StudySmarter Expert Advice🤫
We think this is how you could land Platform Reliability & Operations Lead in London
✨Tip Number 1
Network, network, network! Get out there and connect with folks in the industry. Attend meetups, webinars, or even local tech events. You never know who might have a lead on that perfect Platform Reliability & Operations Lead role!
✨Tip Number 2
Show off your skills! Create a portfolio or GitHub repository showcasing your projects, especially those involving Docker, Kubernetes, or Terraform. This gives potential employers a taste of what you can do and sets you apart from the crowd.
✨Tip Number 3
Prepare for interviews by brushing up on your technical knowledge and soft skills. Be ready to discuss your experience with monitoring tools like DataDog or Grafana, and how you've led high-performance teams. Practice makes perfect!
✨Tip Number 4
Don’t forget to apply through our website! We love seeing applications directly from candidates who are passionate about joining our team. Plus, it shows you're proactive and really interested in the role.
We think you need these skills to ace Platform Reliability & Operations Lead in London
Some tips for your application 🫡
Tailor Your CV:Make sure your CV highlights your hands-on experience in Site Reliability roles and showcases your knowledge of containerization technologies like Docker and Kubernetes. We want to see how your skills align with our needs, so don’t be shy about making those connections clear!
Showcase Your Leadership Skills:Since this role involves leading high-performance technical teams, it’s crucial to demonstrate your people leadership experience. Share specific examples of how you've driven team success and fostered collaboration in previous roles – we love a good story!
Highlight Relevant Tools and Technologies:Be sure to mention your proficiency in scripting languages and any experience with monitoring tools like DataDog or Grafana. We’re looking for someone who can hit the ground running, so let us know how you’ve used these tools to enhance system reliability.
Apply Through Our Website:We encourage you to apply directly through our website. It’s the best way for us to receive your application and ensures you’re considered for the role. Plus, it gives you a chance to explore more about our company culture and values!

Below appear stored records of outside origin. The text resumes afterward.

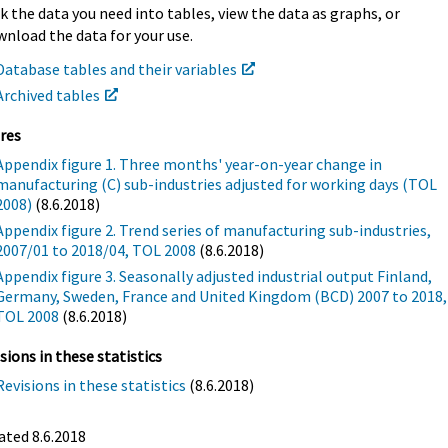
k the data you need into tables, view the data as graphs, or
nload the data for your use.
Database tables and their variables
Archived tables
res
Appendix figure 1. Three months' year-on-year change in
manufacturing (C) sub-industries adjusted for working days (TOL
2008)
(8.6.2018)
Appendix figure 2. Trend series of manufacturing sub-industries,
2007/01 to 2018/04, TOL 2008
(8.6.2018)
Appendix figure 3. Seasonally adjusted industrial output Finland,
Germany, Sweden, France and United Kingdom (BCD) 2007 to 2018,
TOL 2008
(8.6.2018)
sions in these statistics
Revisions in these statistics
(8.6.2018)
ted 8.6.2018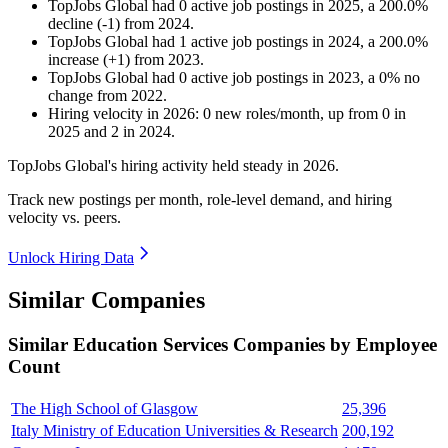
TopJobs Global
had
0
active job postings in
2025
, a
200.0
%
decline
(
-
1
)
from
2024
.
TopJobs Global
had
1
active job postings in
2024
, a
200.0
%
increase
(
+
1
)
from
2023
.
TopJobs Global
had
0
active job postings in
2023
, a
0
%
no
change
from
2022
.
Hiring velocity
in
2026
:
0
new roles/month
,
up
from
0
in
2025
and
2
in
2024
.
TopJobs Global's hiring activity held steady in
2026
.
Track new postings per month, role-level demand, and hiring
velocity vs. peers.
Unlock Hiring Data
Similar Companies
Similar
Education Services
Companies by Employee
Count
The High School of Glasgow
25,396
Italy Ministry of Education Universities & Research
200,192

How to prepare for a job interview at Epsilon
✨Know Your Tech Inside Out
Make sure you brush up on your knowledge of containerization technologies like Docker and Kubernetes, as well as infrastructure as code with Terraform. Be ready to discuss how you've used these tools in past roles, and think of specific examples that showcase your hands-on experience.
✨Showcase Your Leadership Skills
Since this role involves leading high-performance technical teams, prepare to share your experiences in people leadership. Think about challenges you've faced, how you motivated your team, and the strategies you implemented to drive success. This will demonstrate your capability to manage and inspire others.
✨Understand the Bigger Picture
Familiarise yourself with the company's vision for reliability and how it aligns with their operations. Be prepared to discuss how you would contribute to their goals, especially in terms of continuous improvement and customer support excellence. Showing that you understand their mission can set you apart.
✨Prepare for Scenario-Based Questions
Expect questions that assess your problem-solving skills, especially around performance, reliability, and scalability issues. Think of complex incidents you've resolved in the past and be ready to explain your thought process, the steps you took, and the outcomes. This will highlight your analytical skills and ability to handle pressure.